Surgeon General William Alexander Hammond made him the first curator of the National Museum of Health and Medicine.

After the war, he returned to Philadelphia and resumed practice as a surgeon. In 1866, he married Sarah Ward (1837–1924) who also posed for Eakins), with whom he would father six children. Sarah was the older sister of Ferdinand Ward. Brinton was also friends of painter Thomas Eakins.

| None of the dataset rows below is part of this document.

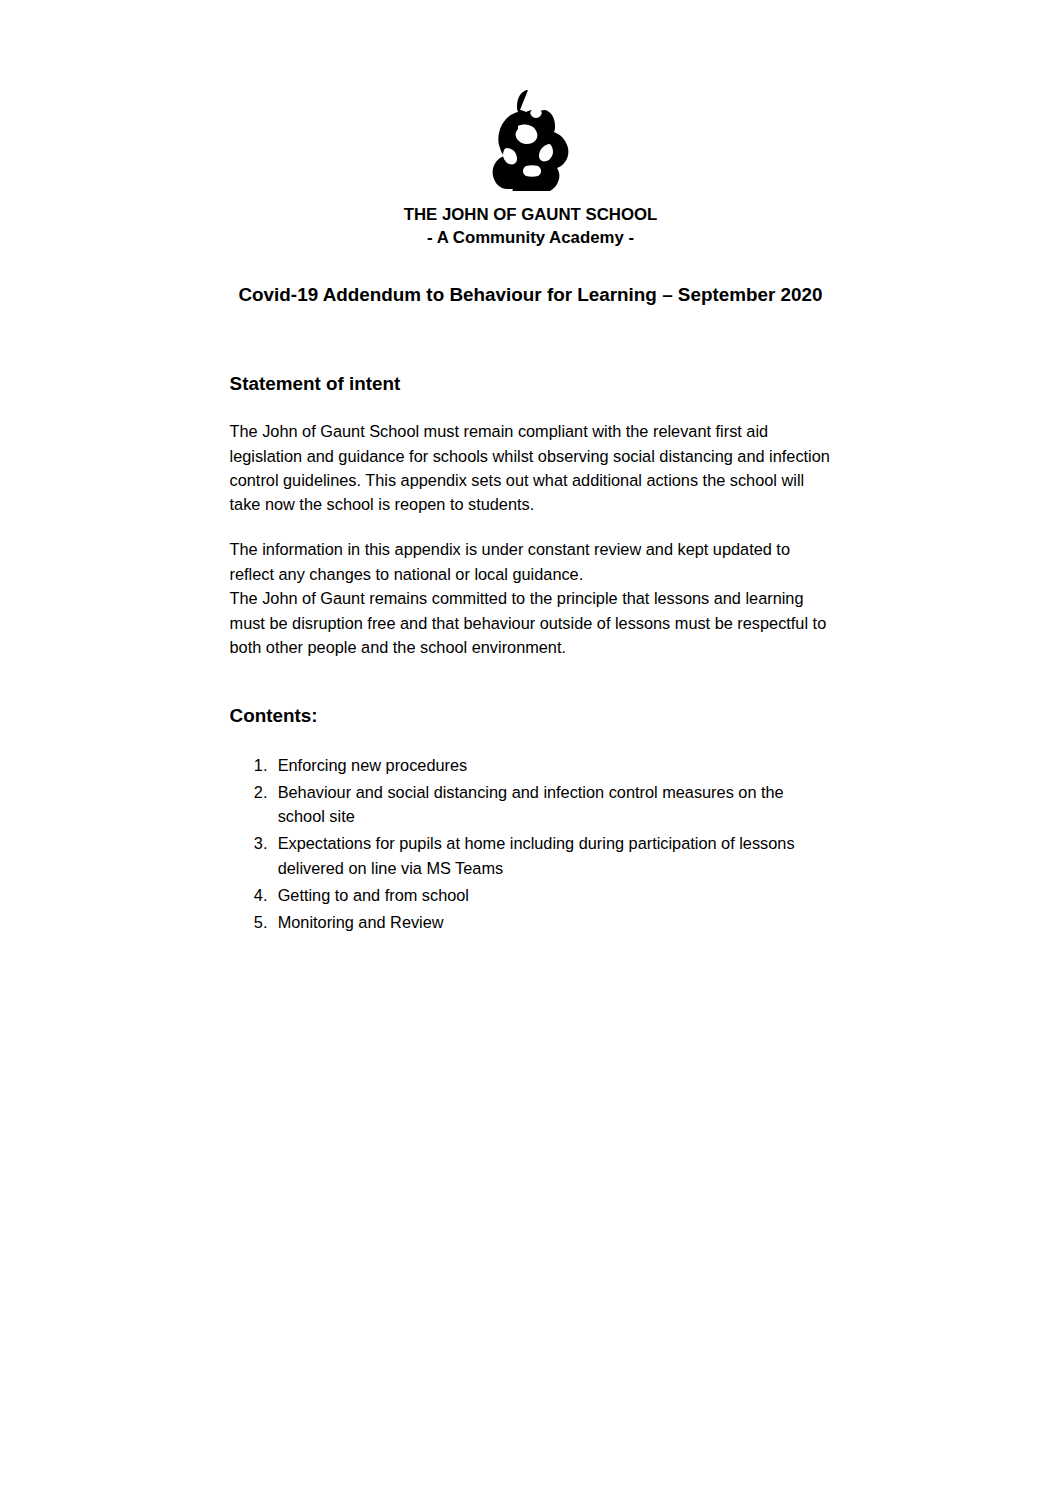THE JOHN OF GAUNT SCHOOL
- A Community Academy -
Covid-19 Addendum to Behaviour for Learning – September 2020
Statement of intent
The John of Gaunt School must remain compliant with the relevant first aid legislation and guidance for schools whilst observing social distancing and infection control guidelines. This appendix sets out what additional actions the school will take now the school is reopen to students.
The information in this appendix is under constant review and kept updated to reflect any changes to national or local guidance.
The John of Gaunt remains committed to the principle that lessons and learning must be disruption free and that behaviour outside of lessons must be respectful to both other people and the school environment.
Contents:
Enforcing new procedures
Behaviour and social distancing and infection control measures on the school site
Expectations for pupils at home including during participation of lessons delivered on line via MS Teams
Getting to and from school
Monitoring and Review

Brinton succeeded Dr. Samuel D. Gross (who was featured in Thomas Eakins' The Gross Clinic), in the chair of surgery at Jefferson College, and also served as the chairman of the Mütter Museum Committee of the College of Physicians of Philadelphia. He also founded the Philadelphia Pathological Society, and served as the first curator of the National Museum of Health and Medicine in Washington, D.C. In 1886, he was elected as a member to the American Philosophical Society.

Brinton died in 1907, and is buried in the cemetery at The Woodlands (Philadelphia, Pennsylvania).